Problems with the C.R.A.P. system? Pets. Children. Other people. It is all too easy for innocent furry creatures to knock over a pile; a child to enjoy playing in the piles like leaves in the fall; or a well-meaning partner who puts the chronology into disarray.
Another problem with the system? The aging brain. As people age all of a sudden they find they cannot remember which pile is which, and when did that letter arrive anyway?
The truth is, at some point most of us most migrate to a better system. There are numerous options. My preferred method is the simplest.
Filing A to Z. Get yourself boxes of hanging file folders and plain manila envelopes, a labeller, and a shredder. (The David Allen approach. For more on this read Getting Things Done. His system is complex, but if you choose not to adopt it in its entirety there are many chunks that can be scavenged into your own personal system.)

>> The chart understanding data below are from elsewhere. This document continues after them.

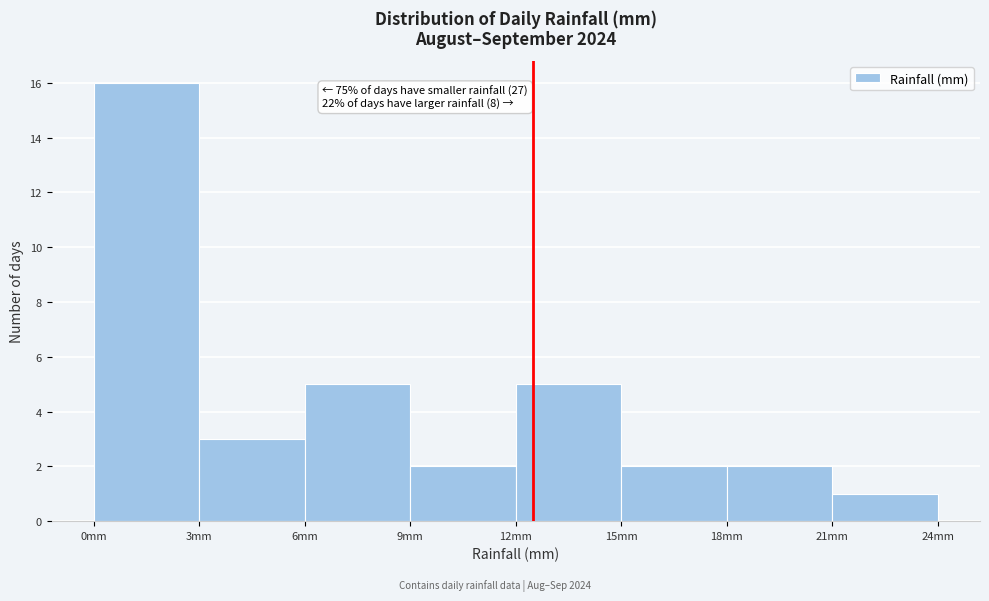

Which range on the x-axis has the tallest bar?

0 to 3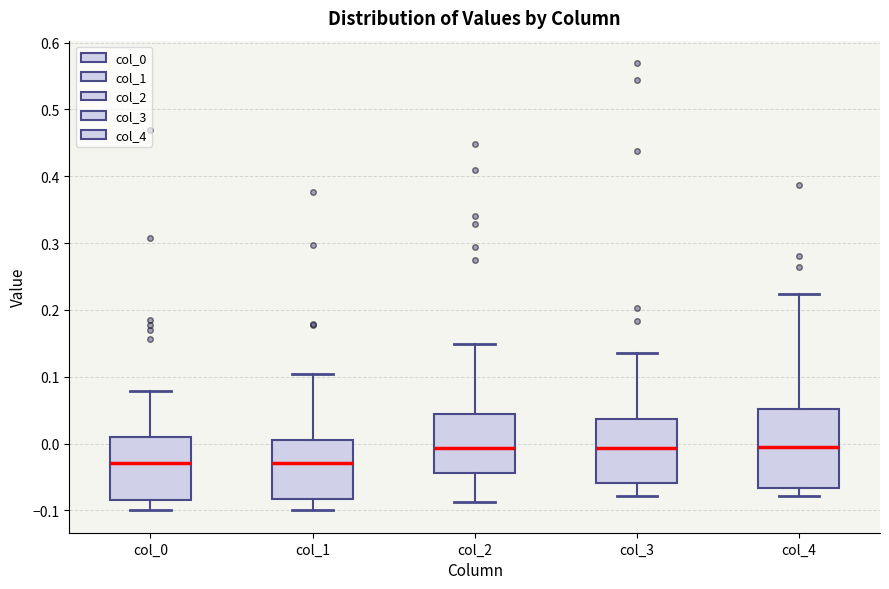

Where does the median line of the box for col_0 sit on the y-axis? The values are not printed on the chart, so give them approximately, as read against the axis.

-0.03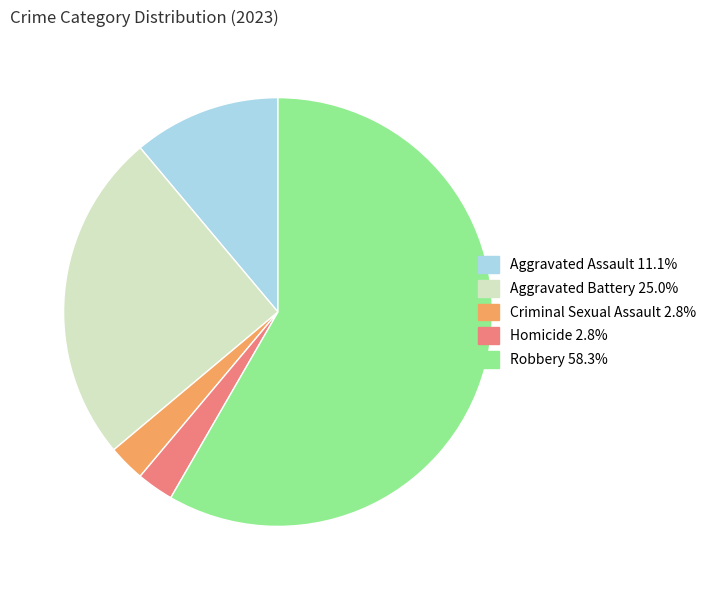

Which slice represents more than half of the pie?

Robbery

Assure yourself that Rome was not built in a day and allot yourself a scant 5 minutes at a time for filing. (While I advocate the five-minutes at a time approach to catching up on filing, I never practice it. I am an all at once, spend the afternoon up to my elbows in paper, and wrestle it to the ground kind of person. If that is what works best for you, go for it!)
Slowly but surely work your way through the pile. Either keep it and file or throw it away. And if you can’t decide, put it aside and keep filing. Read Julie Morgenstern‘s post Weed Out Papers and then get started. If you are hunting for an organization road map to follow try her book Organizing from the Inside Out .
Allocate one manila folder to one hanging file folder. Use the labeller to make nice neat labels.
When in a year or more time the file cabinets are full – purge to make room.
For the digitally-advanced get one of the latest scanners and quickly scan rather than file your documents and store on your hard-drive. I am a big fan of this idea but this would require purchasing a more state-of-the-art scanner than my current version. Also, I know that I cannot divest myself entirely of paper files so this would be half-way measure.
To tackle collections of business cards the simple answer is get on Linked-In. Here’s a step-by-step guide to getting started. First step is to set up a simple profile. This takes between 5 minutes to an hour depending on how detailed you want to get. Next, using the handy application on Linked In, connect it to your Outlook contact list and select those people you wish to connect with and send them invitations. This takes about 5 minutes. Now it’s time to turn to the pile of business cards. Sort through the pile and pull out those people you actually want to be connected with. Throw out the rest. Then look the people up on Linked In and invite them to connect with you. The beauty of Linked In is that each individual keeps their own profile updated and you receive alerts when they have a new job, address, or other related news.
Bottom-line, getting organized is worth the time spent for the energy it frees up and mental clarity it brings.